- Born: 15 December 1921
- Died: 28 March 1985 (aged 63)
- Spouse: Umberto Poletti ​(m. 1949)​
- Issue: Carlo Poletti Galimberti, Count di Assandri di Baviera
- House: Wittelsbach
- Father: Prince Konrad of Bavaria
- Mother: Princess Maria Bona of Savoy-Genoa

= Princess Amalie Isabella of Bavaria =

German royal (1921–1985)

Princess Amalie Isabella of Bavaria (Amalie Isabella Marie Gisela Margarete Prinzessin von Bayern; 15 December 1921 – 28 March 1985) was a member of the Bavarian Royal House of Wittelsbach.

==Biography==
Princess Amalie Isabella of Bavaria was born to Prince Konrad of Bavaria and Princess Bona Margherita of Savoy-Genoa on 15 December 1921. Amalie Isabella was the older sister of Prince Eugen of Bavaria.
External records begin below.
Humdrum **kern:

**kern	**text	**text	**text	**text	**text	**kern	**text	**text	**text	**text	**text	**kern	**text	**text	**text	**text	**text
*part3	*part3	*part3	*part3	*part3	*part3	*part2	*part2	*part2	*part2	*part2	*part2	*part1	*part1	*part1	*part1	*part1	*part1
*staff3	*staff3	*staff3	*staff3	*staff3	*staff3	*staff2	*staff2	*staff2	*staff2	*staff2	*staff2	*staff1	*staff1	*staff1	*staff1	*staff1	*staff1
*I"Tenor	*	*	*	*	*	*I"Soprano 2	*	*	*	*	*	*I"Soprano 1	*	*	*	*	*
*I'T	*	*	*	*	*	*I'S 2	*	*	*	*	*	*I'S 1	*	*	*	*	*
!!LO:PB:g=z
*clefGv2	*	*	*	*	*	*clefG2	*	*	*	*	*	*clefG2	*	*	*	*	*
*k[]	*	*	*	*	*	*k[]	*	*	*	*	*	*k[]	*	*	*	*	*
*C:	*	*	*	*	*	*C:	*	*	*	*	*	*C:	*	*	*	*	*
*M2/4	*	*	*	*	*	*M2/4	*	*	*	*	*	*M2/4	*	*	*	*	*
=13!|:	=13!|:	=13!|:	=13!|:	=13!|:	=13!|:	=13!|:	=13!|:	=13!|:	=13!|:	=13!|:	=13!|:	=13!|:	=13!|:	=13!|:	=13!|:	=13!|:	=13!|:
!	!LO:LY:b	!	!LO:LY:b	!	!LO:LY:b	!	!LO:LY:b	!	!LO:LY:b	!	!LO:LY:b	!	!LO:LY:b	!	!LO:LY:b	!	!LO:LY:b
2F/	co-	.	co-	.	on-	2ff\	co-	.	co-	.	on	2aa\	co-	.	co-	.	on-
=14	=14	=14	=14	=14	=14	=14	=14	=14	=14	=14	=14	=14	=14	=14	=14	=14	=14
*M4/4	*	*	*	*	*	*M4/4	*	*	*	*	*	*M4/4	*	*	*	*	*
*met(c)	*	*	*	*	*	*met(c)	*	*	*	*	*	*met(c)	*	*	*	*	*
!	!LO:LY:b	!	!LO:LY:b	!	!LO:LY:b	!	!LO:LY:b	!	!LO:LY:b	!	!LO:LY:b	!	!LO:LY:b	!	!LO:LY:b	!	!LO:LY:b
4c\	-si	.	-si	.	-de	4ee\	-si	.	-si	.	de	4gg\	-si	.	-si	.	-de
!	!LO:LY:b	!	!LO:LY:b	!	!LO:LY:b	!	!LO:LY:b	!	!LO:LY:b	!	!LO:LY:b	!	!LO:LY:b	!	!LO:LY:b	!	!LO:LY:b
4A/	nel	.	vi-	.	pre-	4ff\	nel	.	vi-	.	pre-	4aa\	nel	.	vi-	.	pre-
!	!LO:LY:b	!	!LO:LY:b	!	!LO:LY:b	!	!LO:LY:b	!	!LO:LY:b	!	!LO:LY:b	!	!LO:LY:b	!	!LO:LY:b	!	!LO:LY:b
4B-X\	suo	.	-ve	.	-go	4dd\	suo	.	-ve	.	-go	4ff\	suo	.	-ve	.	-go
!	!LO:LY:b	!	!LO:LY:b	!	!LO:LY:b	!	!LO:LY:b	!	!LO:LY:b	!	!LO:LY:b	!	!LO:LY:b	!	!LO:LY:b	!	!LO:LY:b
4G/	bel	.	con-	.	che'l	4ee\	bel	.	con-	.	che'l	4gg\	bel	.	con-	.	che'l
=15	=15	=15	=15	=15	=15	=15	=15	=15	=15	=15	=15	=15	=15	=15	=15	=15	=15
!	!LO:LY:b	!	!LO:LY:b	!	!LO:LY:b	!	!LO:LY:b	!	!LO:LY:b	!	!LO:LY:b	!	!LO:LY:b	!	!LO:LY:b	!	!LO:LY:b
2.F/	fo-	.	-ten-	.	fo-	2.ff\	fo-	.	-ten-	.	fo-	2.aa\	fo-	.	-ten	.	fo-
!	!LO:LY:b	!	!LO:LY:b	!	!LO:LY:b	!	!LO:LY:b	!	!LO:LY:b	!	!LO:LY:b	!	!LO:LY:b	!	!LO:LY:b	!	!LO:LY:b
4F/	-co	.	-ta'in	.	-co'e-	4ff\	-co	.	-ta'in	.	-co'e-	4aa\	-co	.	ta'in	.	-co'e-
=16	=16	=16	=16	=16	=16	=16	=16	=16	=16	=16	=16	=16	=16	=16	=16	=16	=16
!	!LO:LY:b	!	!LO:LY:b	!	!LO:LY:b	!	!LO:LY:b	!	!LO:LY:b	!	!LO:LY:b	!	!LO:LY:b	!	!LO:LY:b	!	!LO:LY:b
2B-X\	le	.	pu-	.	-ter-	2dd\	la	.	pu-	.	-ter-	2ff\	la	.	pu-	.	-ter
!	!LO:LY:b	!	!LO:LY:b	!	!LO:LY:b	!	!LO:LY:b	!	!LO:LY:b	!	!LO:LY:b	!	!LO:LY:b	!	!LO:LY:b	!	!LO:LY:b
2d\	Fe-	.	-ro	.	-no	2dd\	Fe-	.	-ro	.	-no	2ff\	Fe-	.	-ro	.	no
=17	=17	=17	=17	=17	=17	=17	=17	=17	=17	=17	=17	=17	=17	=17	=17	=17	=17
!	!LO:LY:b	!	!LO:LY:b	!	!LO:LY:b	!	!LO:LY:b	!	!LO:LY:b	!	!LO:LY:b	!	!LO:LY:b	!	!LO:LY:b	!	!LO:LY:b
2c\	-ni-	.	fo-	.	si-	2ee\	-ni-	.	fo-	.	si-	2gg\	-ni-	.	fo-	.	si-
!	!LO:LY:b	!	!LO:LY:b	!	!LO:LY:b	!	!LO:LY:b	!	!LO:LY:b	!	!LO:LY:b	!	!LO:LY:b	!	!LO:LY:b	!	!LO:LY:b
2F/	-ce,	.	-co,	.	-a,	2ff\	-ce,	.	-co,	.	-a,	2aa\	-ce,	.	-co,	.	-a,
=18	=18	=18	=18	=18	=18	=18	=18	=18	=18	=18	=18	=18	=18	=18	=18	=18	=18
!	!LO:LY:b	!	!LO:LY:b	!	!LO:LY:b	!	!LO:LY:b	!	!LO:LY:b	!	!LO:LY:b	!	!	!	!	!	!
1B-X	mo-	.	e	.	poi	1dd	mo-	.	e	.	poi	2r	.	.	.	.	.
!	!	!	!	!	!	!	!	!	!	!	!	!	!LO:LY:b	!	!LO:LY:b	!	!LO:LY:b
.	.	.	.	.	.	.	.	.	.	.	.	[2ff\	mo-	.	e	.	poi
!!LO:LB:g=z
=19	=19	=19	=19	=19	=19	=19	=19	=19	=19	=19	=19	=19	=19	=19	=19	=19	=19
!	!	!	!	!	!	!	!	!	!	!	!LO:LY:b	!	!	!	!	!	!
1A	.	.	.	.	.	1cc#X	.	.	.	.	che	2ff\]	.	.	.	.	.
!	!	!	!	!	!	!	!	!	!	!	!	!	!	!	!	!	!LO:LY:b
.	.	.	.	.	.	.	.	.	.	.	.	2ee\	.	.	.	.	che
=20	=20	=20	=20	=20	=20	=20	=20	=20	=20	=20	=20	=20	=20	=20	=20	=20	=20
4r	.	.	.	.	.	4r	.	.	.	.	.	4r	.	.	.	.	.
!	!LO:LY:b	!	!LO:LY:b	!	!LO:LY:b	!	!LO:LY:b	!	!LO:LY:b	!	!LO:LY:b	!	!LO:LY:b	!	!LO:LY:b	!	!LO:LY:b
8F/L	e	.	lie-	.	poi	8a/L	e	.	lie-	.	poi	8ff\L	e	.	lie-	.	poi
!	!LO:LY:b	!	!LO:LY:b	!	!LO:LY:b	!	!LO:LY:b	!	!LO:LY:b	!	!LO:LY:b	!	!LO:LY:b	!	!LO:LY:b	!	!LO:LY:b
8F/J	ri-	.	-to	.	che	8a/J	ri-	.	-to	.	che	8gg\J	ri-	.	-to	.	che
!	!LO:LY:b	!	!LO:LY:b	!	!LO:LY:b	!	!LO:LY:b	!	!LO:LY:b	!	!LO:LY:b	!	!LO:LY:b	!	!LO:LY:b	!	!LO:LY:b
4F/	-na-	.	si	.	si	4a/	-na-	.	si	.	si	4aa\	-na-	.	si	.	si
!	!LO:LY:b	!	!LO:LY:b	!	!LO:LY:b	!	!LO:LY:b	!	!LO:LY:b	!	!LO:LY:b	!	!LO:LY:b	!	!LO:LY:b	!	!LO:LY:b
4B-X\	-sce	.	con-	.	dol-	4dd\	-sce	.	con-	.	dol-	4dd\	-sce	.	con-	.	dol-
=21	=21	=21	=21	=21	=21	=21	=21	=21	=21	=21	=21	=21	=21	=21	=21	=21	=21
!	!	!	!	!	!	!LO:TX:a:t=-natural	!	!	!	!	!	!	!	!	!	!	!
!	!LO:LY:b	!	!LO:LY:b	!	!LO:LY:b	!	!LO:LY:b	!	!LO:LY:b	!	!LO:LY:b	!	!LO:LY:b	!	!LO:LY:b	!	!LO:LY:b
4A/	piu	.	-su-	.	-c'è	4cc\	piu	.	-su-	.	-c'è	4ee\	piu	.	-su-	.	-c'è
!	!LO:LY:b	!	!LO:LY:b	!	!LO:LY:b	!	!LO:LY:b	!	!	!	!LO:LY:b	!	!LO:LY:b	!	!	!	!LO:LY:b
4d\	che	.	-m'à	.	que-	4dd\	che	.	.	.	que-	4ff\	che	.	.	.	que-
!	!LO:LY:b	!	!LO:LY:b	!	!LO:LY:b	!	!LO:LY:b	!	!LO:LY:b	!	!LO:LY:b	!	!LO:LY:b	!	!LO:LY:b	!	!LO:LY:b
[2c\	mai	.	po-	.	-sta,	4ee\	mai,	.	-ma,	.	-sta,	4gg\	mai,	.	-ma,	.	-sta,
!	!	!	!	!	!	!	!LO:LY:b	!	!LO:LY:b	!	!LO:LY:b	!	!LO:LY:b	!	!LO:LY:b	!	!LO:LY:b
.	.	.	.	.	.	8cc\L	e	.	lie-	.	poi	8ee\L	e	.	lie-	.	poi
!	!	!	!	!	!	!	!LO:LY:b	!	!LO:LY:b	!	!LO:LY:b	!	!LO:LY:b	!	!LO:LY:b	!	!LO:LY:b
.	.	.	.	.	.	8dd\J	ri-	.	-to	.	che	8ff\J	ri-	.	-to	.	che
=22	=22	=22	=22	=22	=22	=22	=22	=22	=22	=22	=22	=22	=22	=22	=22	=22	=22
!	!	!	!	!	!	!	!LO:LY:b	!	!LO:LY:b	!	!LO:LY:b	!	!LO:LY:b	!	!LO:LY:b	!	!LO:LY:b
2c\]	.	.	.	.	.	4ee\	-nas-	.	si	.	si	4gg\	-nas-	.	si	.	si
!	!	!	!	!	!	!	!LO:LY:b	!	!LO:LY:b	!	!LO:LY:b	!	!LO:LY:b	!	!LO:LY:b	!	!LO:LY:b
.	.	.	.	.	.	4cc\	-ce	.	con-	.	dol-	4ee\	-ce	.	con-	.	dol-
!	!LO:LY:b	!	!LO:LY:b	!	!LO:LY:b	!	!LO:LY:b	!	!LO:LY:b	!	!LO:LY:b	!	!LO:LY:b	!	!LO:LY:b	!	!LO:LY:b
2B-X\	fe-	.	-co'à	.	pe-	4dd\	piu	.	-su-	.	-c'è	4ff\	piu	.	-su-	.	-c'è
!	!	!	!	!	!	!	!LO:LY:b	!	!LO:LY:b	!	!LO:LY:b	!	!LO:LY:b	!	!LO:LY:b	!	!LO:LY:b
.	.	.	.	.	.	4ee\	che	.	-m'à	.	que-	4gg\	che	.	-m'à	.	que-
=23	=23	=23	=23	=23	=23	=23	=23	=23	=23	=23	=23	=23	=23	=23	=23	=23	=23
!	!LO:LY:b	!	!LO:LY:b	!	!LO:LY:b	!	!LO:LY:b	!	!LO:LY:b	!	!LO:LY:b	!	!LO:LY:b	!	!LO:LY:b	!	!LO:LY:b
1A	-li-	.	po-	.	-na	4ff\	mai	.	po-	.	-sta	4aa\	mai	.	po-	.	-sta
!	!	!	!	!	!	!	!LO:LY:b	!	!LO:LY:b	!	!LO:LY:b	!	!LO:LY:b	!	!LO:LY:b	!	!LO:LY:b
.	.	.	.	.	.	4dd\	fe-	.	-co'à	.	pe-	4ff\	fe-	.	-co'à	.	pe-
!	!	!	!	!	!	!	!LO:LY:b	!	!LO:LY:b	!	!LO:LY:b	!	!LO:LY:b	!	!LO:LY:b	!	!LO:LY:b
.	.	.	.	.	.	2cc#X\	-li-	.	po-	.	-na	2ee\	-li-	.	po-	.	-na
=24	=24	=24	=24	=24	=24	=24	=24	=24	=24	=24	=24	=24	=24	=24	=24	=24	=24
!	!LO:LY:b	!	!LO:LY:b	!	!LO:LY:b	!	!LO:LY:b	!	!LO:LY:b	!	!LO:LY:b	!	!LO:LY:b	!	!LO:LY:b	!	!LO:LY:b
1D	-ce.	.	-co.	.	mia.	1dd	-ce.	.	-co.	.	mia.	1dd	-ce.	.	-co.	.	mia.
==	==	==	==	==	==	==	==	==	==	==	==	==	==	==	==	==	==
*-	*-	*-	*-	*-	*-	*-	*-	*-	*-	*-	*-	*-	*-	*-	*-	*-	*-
On 25 August 1949, in the city of Lugano, Switzerland, Amalie Isabella married Count Umberto Poletti Galimberti, Count di Assandri (21 June 1921 in Milan – 18 February 1995 in Milan). He was the son of Luciano Poletti and Adriana Galimberti. Together Amalie Isabella and Poletti had one child a son:

- Carlo Tomasso Guillermo Poletti Galimberti, Count di Assandri di Bavieria, married on 14 April 1988 in Milan, Nobile Loredana Biffi (born 1957). They have two children.